(Stored items)
□ □ □ □ □ □ □
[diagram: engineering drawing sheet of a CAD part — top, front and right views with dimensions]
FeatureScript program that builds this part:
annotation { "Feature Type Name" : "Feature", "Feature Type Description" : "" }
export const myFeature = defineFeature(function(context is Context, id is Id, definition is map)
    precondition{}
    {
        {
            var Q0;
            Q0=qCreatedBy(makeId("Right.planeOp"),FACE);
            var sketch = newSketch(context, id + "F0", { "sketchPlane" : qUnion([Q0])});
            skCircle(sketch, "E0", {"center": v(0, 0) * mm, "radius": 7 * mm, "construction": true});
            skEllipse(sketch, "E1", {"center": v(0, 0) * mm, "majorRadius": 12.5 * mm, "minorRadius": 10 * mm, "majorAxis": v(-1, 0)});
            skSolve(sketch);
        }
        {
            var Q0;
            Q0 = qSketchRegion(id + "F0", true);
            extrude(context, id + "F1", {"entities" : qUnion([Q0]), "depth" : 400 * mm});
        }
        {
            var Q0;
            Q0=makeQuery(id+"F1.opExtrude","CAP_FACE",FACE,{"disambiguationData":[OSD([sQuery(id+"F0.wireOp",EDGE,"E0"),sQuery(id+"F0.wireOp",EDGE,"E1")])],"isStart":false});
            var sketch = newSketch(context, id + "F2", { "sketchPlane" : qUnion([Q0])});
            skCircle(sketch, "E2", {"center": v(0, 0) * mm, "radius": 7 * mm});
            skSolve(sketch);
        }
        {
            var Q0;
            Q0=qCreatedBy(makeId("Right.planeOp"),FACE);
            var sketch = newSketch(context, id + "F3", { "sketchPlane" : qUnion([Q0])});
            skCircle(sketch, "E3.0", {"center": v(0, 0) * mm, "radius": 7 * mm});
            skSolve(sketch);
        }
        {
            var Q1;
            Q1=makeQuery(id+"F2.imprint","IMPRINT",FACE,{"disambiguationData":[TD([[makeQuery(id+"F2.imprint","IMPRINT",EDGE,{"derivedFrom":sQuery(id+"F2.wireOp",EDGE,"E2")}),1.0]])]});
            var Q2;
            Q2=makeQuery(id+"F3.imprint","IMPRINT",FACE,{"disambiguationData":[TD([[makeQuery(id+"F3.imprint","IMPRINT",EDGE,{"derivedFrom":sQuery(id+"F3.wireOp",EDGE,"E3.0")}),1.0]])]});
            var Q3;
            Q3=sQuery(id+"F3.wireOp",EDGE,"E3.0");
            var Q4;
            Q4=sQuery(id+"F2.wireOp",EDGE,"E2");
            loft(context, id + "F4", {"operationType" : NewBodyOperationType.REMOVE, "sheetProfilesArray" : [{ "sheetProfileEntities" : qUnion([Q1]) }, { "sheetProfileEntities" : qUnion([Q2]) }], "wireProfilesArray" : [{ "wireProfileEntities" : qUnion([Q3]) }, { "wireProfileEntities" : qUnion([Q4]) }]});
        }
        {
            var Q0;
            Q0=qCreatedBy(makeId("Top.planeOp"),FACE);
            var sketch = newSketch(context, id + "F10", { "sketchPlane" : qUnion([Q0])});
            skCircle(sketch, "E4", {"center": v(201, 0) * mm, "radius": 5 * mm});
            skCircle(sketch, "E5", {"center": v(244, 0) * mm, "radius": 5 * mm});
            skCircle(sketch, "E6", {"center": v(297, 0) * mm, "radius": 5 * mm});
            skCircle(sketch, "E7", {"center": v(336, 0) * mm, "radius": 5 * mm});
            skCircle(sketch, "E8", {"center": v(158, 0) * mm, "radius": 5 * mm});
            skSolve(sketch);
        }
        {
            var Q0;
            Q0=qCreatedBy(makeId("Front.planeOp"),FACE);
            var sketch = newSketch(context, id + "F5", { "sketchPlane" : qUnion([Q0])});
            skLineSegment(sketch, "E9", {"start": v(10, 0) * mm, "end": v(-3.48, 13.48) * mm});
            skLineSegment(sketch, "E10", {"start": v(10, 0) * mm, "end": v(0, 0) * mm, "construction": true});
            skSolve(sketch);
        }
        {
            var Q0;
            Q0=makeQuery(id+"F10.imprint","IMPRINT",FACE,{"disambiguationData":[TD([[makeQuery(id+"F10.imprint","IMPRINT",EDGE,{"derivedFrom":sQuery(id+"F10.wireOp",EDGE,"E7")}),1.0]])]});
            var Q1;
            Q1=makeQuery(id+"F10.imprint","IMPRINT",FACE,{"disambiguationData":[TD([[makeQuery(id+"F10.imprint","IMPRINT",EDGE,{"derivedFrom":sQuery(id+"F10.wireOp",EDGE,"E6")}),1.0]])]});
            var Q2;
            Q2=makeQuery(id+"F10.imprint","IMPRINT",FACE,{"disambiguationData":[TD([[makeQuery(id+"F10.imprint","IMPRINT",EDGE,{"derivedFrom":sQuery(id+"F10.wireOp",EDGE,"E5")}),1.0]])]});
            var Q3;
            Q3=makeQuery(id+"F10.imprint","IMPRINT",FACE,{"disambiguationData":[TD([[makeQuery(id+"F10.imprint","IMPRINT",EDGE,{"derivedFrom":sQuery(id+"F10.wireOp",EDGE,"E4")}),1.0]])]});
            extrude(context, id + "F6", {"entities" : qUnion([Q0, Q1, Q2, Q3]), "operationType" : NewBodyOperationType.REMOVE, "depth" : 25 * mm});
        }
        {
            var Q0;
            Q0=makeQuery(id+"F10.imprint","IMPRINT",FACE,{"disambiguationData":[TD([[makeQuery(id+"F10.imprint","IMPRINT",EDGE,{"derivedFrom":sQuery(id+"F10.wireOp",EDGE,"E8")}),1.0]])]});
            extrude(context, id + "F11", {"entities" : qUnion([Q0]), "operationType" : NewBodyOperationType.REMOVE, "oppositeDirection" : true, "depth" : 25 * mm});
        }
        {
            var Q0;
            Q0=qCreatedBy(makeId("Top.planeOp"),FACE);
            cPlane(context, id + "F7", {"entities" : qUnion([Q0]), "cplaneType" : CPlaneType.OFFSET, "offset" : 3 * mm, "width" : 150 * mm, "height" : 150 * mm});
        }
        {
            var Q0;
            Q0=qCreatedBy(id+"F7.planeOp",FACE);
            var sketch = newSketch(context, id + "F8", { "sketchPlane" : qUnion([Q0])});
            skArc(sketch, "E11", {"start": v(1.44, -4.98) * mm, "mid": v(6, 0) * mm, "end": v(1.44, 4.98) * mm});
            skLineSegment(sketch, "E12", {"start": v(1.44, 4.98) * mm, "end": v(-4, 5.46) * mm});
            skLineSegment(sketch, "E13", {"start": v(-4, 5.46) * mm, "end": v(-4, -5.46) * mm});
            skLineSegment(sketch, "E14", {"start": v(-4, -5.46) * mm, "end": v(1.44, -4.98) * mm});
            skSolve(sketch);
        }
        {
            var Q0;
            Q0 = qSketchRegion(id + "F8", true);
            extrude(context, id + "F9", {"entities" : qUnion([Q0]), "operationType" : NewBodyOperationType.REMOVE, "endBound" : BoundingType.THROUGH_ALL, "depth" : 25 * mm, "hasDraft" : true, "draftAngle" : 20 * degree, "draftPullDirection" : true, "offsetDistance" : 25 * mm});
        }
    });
□ □ □ □ □ □ □
State how many lines of the records contain the string "qSketchRegion". Give only the number.

2